◆ What to produce ◆
Switch "common name" to "vernacular name" in the part of the items that opens with the line containing "scientific name: Tilia cordata" and closes at the end of the items. Give only those lines, otherwise unchanged, and leave out the pictures.

◆ The input ◆

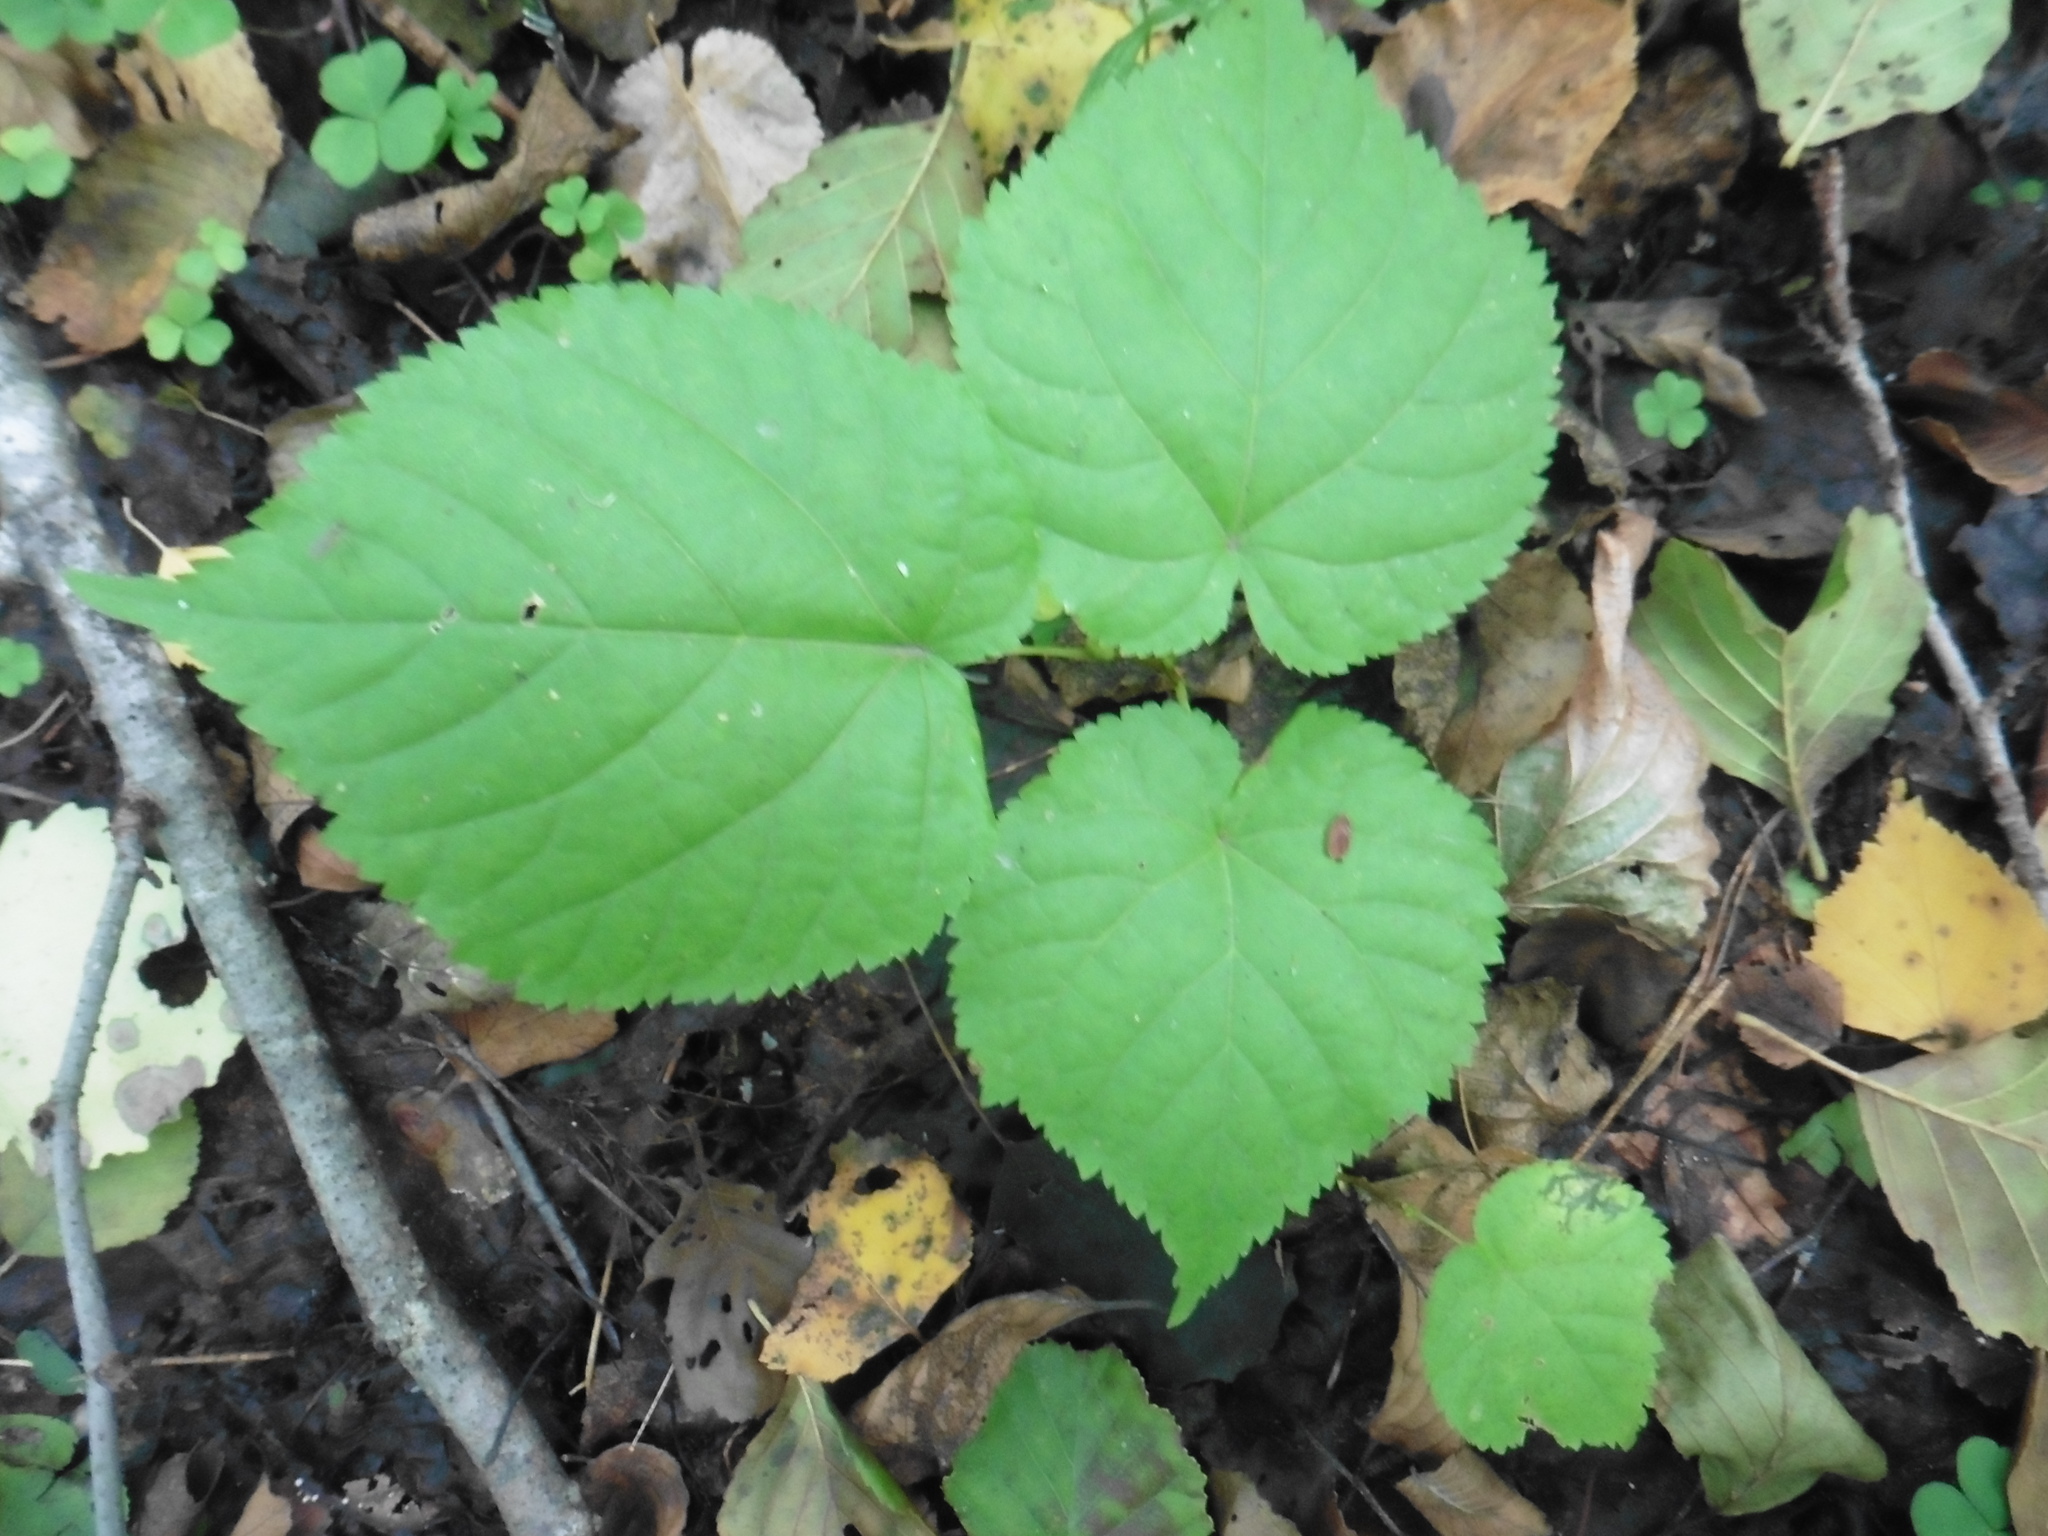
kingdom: Plantae
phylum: Tracheophyta
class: Magnoliopsida
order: Malvales
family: Malvaceae
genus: Tilia
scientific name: Tilia cordata
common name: Small-leaved lime
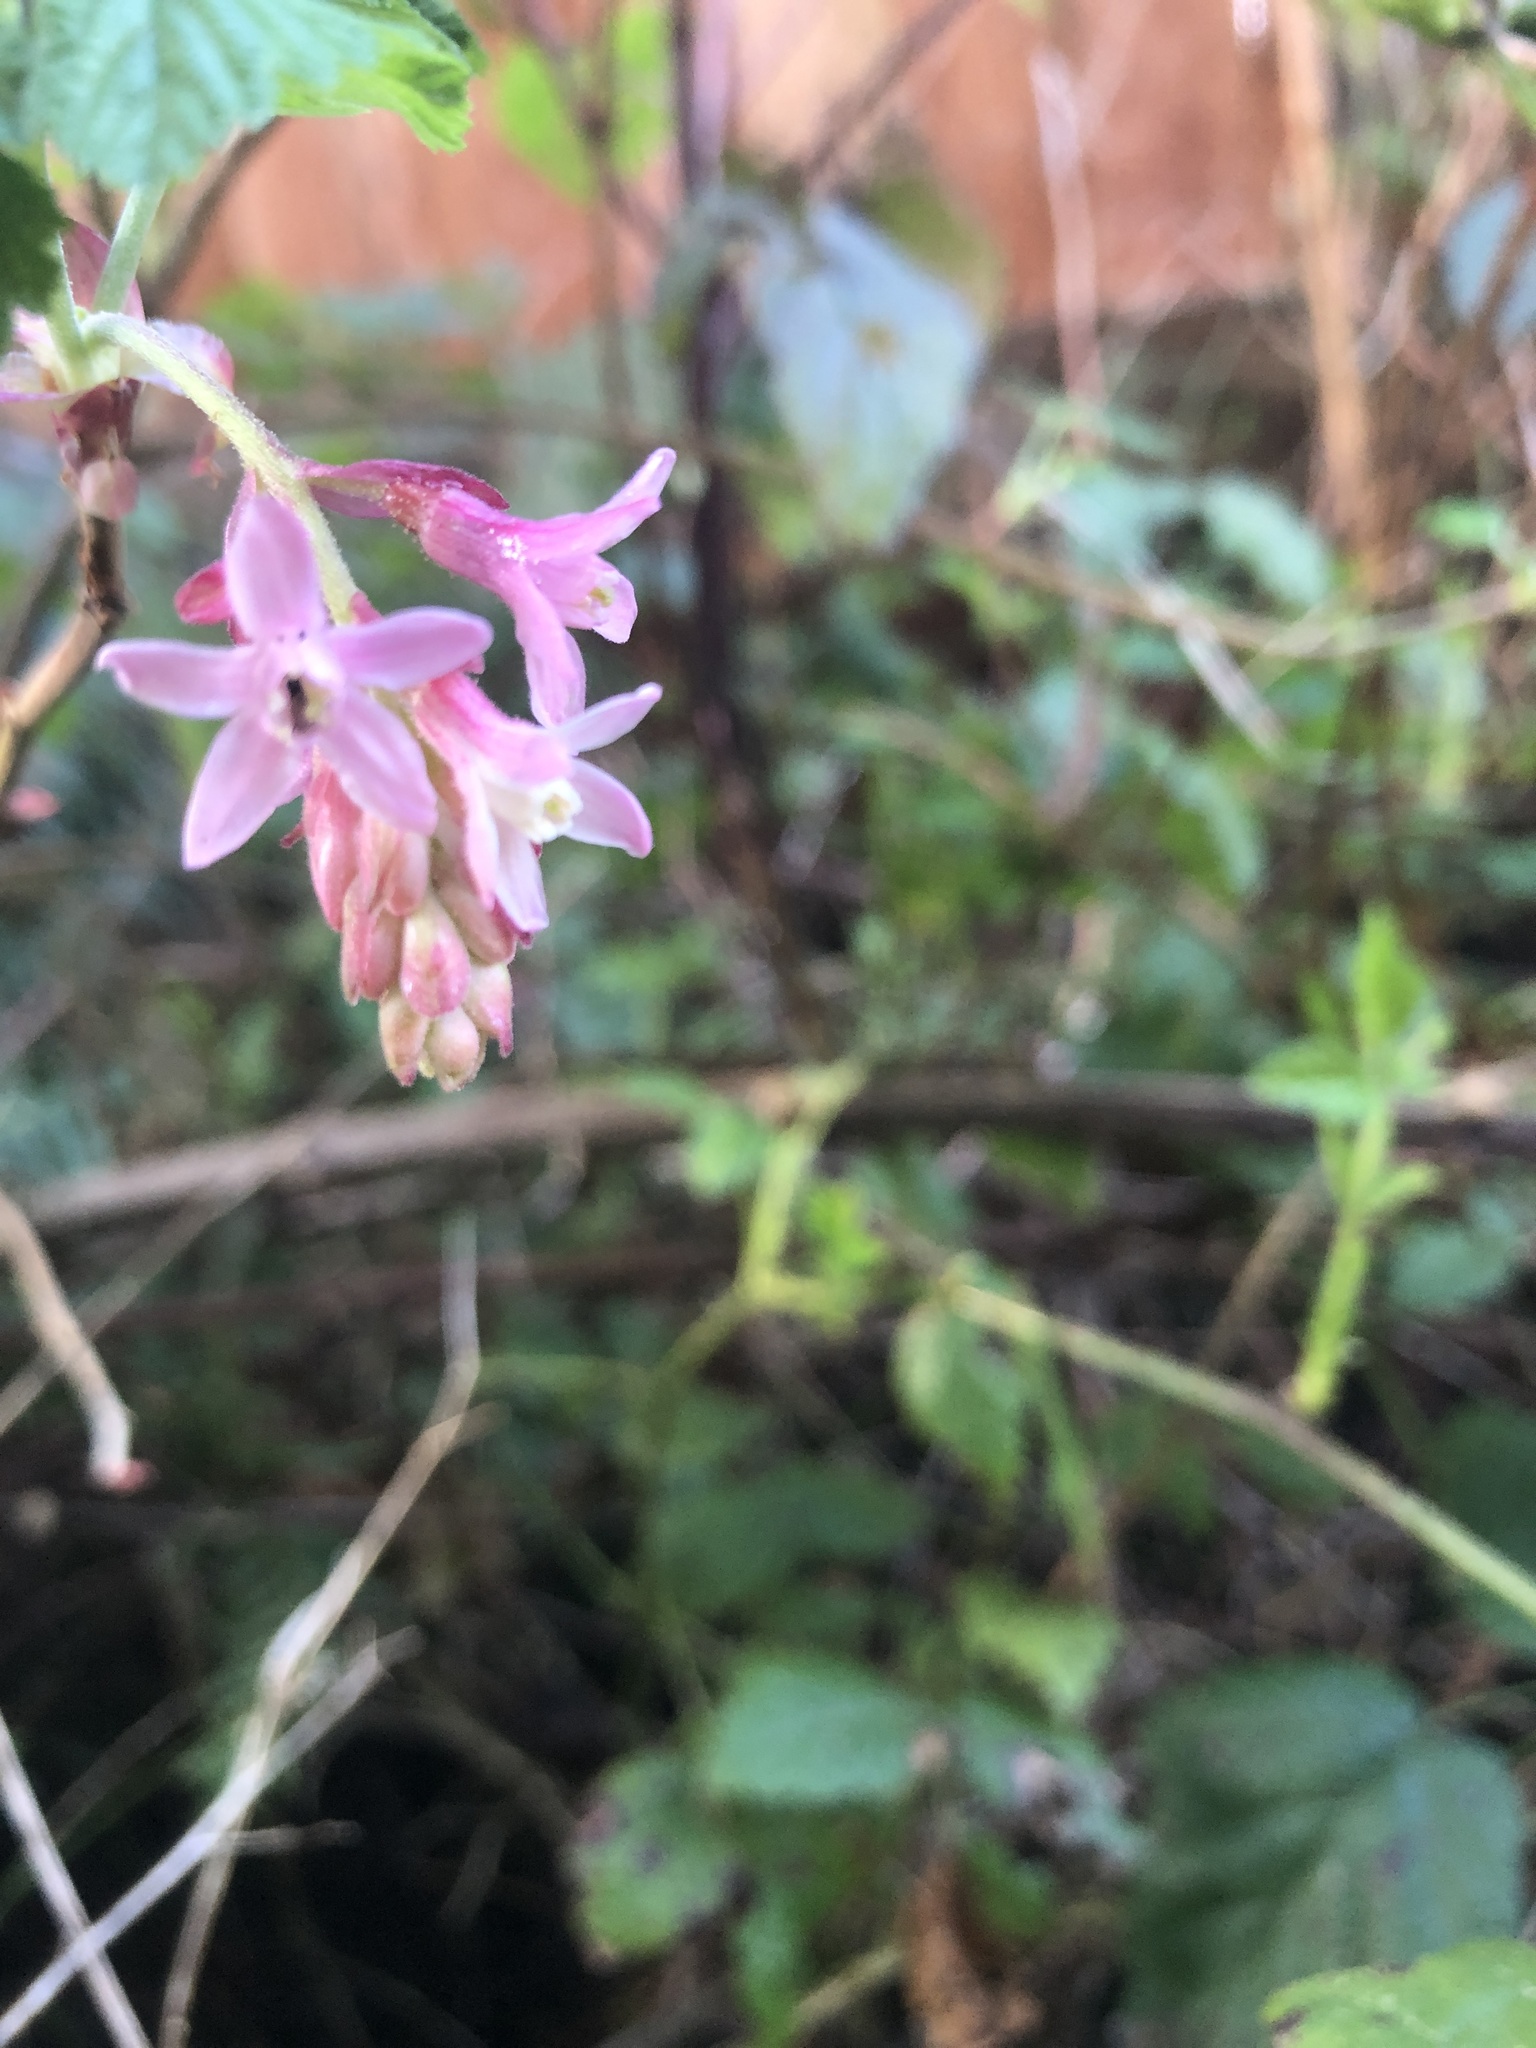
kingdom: Plantae
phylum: Tracheophyta
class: Magnoliopsida
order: Saxifragales
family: Grossulariaceae
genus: Ribes
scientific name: Ribes sanguineum
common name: Flowering currant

◆ Exercise response ◆
scientific name: Tilia cordata
vernacular name: Small-leaved lime
kingdom: Plantae
phylum: Tracheophyta
class: Magnoliopsida
order: Saxifragales
family: Grossulariaceae
genus: Ribes
scientific name: Ribes sanguineum
vernacular name: Flowering currant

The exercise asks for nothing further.